There is almost no carbon rubber on the outsole, so the weight is pretty low at 7.7 oz. The lightweight upper contributes to this shoe's light weight. The midsole is made with ProGrid LITE in the heel and for the rest it's a spongy, responsive EVA+.

What I really like about this shoe is that it feels pretty stable if you consider the weight. This is for the most part due to wide base in the midfoot (quite wide for a very lightweight trainer). Where most lightweight trainers and racing flats have minimal midsole in the arch area the Kinvara has the opposite.

Also notable is that the upper is made from several layers. The upper starts with a thin layer of breathable, ?very big-holed? mesh material; then there is a sort of skeleton construction which grabs your feet; and last there is a semi-transparent outer layer.

Another departure from typical shoes is the lack of a firm heel counter. Does this matter? No, I think it's very well done and will appeal to the group of customers who like minimalist shoes.

I wrote last year that I think Saucony just hit it right with a different approach to some new models.

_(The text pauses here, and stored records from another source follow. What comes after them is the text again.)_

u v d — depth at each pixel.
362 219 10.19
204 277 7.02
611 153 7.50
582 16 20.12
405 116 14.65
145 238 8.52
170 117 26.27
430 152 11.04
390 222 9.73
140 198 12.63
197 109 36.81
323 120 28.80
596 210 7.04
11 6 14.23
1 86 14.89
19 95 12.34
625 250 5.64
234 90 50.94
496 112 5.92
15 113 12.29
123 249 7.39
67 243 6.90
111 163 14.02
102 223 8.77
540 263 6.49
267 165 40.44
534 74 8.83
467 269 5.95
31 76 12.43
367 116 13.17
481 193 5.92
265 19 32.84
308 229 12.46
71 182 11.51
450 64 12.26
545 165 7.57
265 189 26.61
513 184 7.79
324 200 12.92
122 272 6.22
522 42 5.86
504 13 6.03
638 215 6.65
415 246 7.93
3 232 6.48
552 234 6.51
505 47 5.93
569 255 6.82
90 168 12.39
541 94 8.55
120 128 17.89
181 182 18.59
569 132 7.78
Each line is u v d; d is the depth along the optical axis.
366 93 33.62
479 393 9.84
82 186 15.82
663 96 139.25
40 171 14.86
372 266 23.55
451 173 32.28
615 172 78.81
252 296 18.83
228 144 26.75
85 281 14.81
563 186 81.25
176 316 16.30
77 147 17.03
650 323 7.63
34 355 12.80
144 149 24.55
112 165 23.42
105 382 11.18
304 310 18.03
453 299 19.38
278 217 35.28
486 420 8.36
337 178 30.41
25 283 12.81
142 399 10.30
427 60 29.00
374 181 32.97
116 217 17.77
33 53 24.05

They did it again with this model. In my opinion this is how such a shoe in this category is supposed to be made. It's light, it's flexible, it allows you to run as natural as you can while still protecting your feet.

If you liked Nike's Skylons from a couple of years ago you will love this shoe. For those triathletes who can run in a neutral shoe this could also serve as an excellent racing flat up to 70.3 distances.

Lastly, if you need for your shoe to match your outfit on raceday, I've seen this model in red, blue, light blue, orange and green.

[Editor's note: Our capable editor-at-large for footwear Jeroen van Geelen owns Total Running, one of the more important running and triathlon retail establishments in The Netherlands.]